Model analysis of the relationship between intracellular PO2 and energy demand in skeletal muscle.

On the basis of experimental studies, the intracellular O(2) (iPo(2))-work rate (WR) relationship in skeletal muscle is not unique. One study found that iPo(2) reached a plateau at 60% of maximal WR, while another found that iPo(2) decreased linearly at higher WR, inferring capillary permeability-surface area (PS) and blood-tissue O(2) gradient, respectively, as alternative dominant factors for determining O(2) diffusion changes during exercise. This relationship is affected by several factors, including O(2) delivery and oxidative and glycolytic capacities of the muscle. In this study, these factors are examined using a mechanistic, mathematical model to analyze experimental data from contracting skeletal muscle and predict the effects of muscle contraction on O(2) transport, glycogenolysis, and iPo(2). The model describes convection, O(2) diffusion, and cellular metabolism, including anaerobic glycogenolysis.

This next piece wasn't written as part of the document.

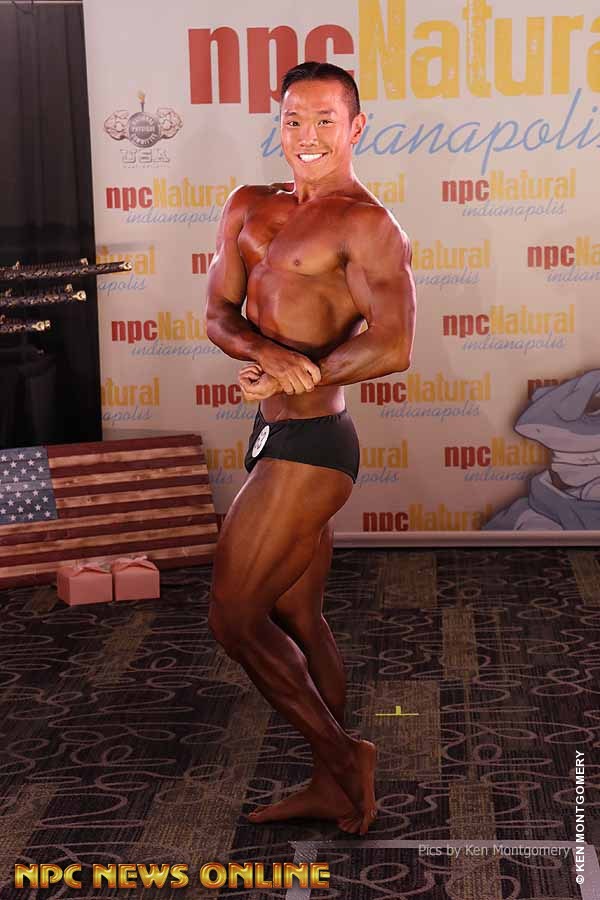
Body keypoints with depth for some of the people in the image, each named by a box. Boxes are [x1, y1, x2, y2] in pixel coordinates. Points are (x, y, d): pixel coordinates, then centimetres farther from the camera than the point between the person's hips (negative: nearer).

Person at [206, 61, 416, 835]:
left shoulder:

Consequently, the model simulates iPo(2) in response to muscle contraction under a variety of experimental conditions. The model was validated by comparison of simulations of O(2) uptake with corresponding experimental responses of electrically stimulated canine muscle under different O(2) content, blood flow, and contraction intensities. The model allows hypothetical variation of PS, glycogenolytic capacity, and blood flow and predictions of the distinctive effects of these factors on the iPo(2)-contraction intensity relationship in canine muscle. Although PS is the main factor regulating O(2) diffusion rate, model simulations indicate that PS and O(2) gradient have essential roles, depending on the specific conditions. Furthermore, the model predicts that different convection and diffusion patterns and metabolic factors may be responsible for different iPo(2)-WR relationships in humans.